The “School of Open,” which would aim to collaboratively develop and run curriculum and courses on copyright and CC license training for educators, librarians, and others, was the most popular, gaining lots of buy-in from affiliates and external partners. “Open Policy / Legislation exchange” was seen as being able to be incorporated in the “School of Open,” with some policy-strategic conversations remaining offline and private to the CC community. The LRMI is already funded and running, and the session gained lots of preliminary support for adopting, tagging, and educating around the metadata schema when it is published. #4 — the “Ability to track use and reuse of CC-licensed works” — was the most technically and legally focused project discussed. In general, the education field wants and needs this, and CC will continue to push to keep it on the agenda for education and other domains. The education domain in particular can help describe some use cases and needed features.

Culture

In addition to the cultural evening events, the culture sessions resulted in some excellent showcases around CC license use in the Galleries, Libraries, Archives, and Museums sector (GLAM) and CC use in other creative projects from around the world.

In the GLAM session, Chiaki (CC Asia Regional Project Manager) presented a wonderful showcase from Japan where, as Brian notes, “visitors were encouraged to take photos of art in the museum and share the photos under [CC licenses].” Paul Keller (CC Netherlands) and Brian Wesolowski (CC Qatar) also talked about GLAM projects in their regions, which included a Wiki Loves Art project that took place in the Netherlands and as previously mentioned, ways the Qatar Museum Authority, including the Museum of Islamic Art, Mathaf and the Qatar National Museum, are exploring the use of CC licenses to share their collections and resources.

In the CC Project Showcase session, organized by Renata Avila (CC Guatemala), a diverse array of projects were presented in quick ten-minute slideshows, including Herkko Hietanen’s (CC Finland) PowerPoint plugin for finding and attributing CC-licensed images (screencast), Dadae Choi’s presentation of CC Korea’s own search engine for CC-licensed works, plus Jennifer Kang’s overview of open culture in Korea, Claudio Ruiz’s (CC Chile) talk on Derechos Digitales’ work to open academic journals in Latin America, Bilal Randeree’s talk on CC use in Al Jazeera, and more project showcases by CC Mainland China and CC Guatemala.

Where are we?

Since CC was founded in 2001, our network of affiliates has come a long way. CC VP Mike Linksvayer gave an excellent overview of what’s happened in CC and the open community over the last three years. CC CEO Cathy Casserly, CC Chair Joi Ito, and Affiliate Network Coordinator Jessica Coates led a discussion on the CC Vision, how it has changed, and how it might be refined going forward.

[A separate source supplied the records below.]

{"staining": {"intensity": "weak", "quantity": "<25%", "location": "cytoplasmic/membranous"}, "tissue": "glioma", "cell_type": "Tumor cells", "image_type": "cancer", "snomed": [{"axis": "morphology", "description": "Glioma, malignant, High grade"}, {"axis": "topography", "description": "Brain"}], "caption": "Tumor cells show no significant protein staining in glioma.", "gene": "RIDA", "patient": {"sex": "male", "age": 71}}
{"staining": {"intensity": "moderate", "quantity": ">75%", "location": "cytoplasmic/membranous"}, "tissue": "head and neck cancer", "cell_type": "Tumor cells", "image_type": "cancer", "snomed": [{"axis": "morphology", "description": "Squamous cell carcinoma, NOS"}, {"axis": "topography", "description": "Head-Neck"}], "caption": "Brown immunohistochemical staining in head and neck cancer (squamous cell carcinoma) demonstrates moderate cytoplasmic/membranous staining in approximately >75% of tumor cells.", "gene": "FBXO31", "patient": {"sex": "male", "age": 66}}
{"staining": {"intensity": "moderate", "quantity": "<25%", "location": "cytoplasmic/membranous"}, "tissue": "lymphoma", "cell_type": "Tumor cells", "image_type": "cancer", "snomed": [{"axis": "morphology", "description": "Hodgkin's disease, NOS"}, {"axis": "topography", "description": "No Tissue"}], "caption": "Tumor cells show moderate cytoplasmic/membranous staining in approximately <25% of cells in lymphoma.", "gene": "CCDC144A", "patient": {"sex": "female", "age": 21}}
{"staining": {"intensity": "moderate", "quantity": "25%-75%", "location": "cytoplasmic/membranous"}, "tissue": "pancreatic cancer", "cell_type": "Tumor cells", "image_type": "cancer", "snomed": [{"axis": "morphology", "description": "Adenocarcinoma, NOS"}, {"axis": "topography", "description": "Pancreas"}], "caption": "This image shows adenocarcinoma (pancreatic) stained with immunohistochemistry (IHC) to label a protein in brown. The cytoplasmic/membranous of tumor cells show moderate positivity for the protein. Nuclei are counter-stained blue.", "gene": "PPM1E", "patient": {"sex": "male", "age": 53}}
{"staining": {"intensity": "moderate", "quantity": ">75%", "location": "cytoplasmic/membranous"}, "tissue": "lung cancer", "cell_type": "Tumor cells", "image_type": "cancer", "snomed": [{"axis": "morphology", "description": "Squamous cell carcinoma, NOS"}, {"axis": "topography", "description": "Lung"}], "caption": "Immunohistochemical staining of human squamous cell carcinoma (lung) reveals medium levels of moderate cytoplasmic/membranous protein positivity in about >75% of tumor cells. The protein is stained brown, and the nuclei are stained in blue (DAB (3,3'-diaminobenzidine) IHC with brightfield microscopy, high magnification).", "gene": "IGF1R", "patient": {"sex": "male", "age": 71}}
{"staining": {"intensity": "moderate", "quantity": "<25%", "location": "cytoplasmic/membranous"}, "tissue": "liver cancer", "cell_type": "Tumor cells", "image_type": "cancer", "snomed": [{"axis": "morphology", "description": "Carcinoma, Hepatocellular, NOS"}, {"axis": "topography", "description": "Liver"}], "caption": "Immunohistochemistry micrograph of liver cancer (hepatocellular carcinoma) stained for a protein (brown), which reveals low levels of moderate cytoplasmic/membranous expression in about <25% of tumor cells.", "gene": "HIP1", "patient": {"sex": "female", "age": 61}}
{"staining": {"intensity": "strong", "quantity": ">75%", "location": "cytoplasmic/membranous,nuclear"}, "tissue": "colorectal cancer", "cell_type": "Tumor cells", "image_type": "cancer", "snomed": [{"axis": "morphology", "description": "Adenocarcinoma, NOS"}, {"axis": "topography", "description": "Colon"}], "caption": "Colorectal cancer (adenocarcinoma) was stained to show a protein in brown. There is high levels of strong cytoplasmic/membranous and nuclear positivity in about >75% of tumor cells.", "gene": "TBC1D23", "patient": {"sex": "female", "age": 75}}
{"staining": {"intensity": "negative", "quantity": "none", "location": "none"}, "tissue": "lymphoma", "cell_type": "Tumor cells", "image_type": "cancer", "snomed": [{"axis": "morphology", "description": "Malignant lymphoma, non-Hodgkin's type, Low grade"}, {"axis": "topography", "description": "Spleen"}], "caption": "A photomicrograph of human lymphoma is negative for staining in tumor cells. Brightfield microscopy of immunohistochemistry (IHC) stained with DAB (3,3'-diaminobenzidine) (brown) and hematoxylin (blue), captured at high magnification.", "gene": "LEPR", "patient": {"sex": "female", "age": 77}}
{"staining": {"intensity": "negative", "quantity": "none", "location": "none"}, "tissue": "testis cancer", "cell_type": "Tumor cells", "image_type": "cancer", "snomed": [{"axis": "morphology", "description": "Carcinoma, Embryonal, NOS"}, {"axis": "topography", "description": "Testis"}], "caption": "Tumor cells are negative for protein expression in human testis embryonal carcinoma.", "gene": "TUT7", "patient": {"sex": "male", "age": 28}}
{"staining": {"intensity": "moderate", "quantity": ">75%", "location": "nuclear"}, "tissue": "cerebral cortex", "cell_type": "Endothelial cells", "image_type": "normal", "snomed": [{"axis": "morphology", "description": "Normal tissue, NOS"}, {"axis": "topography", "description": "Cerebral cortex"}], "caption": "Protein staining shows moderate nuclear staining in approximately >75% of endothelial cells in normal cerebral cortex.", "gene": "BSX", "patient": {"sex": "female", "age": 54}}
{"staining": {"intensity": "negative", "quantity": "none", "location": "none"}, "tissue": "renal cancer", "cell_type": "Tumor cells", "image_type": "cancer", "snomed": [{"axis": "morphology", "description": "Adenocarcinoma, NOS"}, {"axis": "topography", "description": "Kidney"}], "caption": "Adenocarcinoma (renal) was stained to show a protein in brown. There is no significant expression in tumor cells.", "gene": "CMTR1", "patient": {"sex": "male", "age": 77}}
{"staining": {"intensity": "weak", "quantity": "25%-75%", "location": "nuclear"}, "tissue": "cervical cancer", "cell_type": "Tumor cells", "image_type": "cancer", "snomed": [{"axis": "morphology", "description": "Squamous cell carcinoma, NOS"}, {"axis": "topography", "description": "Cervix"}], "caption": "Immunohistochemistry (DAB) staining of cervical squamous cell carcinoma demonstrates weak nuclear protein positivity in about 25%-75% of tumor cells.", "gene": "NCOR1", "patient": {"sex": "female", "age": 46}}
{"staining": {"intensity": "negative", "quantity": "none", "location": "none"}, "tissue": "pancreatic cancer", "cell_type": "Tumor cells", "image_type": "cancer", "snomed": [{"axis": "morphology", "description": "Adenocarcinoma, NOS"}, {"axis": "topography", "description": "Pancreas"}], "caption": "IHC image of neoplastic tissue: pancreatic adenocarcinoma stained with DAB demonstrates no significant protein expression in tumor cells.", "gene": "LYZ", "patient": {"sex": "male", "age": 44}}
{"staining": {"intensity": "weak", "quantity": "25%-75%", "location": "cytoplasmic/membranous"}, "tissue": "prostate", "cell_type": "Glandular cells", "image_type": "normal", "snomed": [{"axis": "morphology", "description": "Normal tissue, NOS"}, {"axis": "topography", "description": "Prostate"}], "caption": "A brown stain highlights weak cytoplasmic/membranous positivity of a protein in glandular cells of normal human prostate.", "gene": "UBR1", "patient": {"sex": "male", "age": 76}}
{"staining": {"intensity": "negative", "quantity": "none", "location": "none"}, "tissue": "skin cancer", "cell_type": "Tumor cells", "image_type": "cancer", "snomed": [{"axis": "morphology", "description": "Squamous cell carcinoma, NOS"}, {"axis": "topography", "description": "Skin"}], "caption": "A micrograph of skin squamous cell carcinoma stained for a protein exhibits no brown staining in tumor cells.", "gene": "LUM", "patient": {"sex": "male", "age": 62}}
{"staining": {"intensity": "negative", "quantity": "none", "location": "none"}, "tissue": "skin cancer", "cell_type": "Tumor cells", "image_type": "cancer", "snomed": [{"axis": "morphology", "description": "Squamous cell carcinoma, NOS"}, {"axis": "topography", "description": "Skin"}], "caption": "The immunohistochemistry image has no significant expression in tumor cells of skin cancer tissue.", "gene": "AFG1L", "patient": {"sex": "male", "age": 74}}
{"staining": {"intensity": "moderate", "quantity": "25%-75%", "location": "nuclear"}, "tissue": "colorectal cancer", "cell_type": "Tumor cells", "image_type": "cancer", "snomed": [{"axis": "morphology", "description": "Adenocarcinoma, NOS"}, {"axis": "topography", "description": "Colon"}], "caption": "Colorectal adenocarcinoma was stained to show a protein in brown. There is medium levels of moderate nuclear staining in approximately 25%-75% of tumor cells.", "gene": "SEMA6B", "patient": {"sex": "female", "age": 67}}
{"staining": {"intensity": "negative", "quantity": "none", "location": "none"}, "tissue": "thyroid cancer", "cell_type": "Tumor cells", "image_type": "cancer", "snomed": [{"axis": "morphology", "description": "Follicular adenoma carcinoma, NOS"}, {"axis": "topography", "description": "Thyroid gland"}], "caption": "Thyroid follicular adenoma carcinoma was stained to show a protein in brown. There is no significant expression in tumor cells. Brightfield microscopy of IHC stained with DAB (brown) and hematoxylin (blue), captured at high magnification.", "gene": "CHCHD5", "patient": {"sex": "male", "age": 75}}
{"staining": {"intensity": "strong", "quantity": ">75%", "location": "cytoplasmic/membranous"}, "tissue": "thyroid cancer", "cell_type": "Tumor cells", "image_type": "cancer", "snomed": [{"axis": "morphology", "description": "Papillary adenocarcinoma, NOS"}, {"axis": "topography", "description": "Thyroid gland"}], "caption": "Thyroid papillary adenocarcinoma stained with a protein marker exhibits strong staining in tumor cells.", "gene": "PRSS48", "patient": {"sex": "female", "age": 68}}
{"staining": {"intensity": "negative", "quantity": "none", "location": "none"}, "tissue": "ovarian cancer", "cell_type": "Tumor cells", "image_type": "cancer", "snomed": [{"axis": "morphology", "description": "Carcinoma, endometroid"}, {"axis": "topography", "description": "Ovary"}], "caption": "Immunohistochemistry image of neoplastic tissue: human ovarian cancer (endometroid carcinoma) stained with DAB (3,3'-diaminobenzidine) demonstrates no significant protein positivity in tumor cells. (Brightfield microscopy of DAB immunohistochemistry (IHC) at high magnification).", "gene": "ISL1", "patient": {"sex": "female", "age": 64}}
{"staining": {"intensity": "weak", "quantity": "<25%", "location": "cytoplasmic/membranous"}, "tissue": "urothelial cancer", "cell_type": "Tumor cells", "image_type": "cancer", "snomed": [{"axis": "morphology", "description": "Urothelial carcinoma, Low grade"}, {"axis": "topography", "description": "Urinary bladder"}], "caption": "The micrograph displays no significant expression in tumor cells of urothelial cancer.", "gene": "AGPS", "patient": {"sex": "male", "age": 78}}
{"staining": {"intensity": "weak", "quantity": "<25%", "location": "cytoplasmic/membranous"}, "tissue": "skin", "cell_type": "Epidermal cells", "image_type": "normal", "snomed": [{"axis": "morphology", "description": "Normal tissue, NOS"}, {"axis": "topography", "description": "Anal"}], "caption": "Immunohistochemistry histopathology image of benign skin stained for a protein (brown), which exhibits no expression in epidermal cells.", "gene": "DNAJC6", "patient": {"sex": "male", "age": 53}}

Today, with our new regional managers on board, in addition to our existing managers, Chiaki (Asia), Donatella (Middle East), and Aurelia (Africa), we are excited to renew progress and make even greater strides. We’ve already noted improvements we can make in communications, and will work closely with the affiliates to form taskforce groups on this and other matters.

The Summit has been a key step in each of these goals, and will be a catalyst to CC’s ongoing growth as we move into our second decade.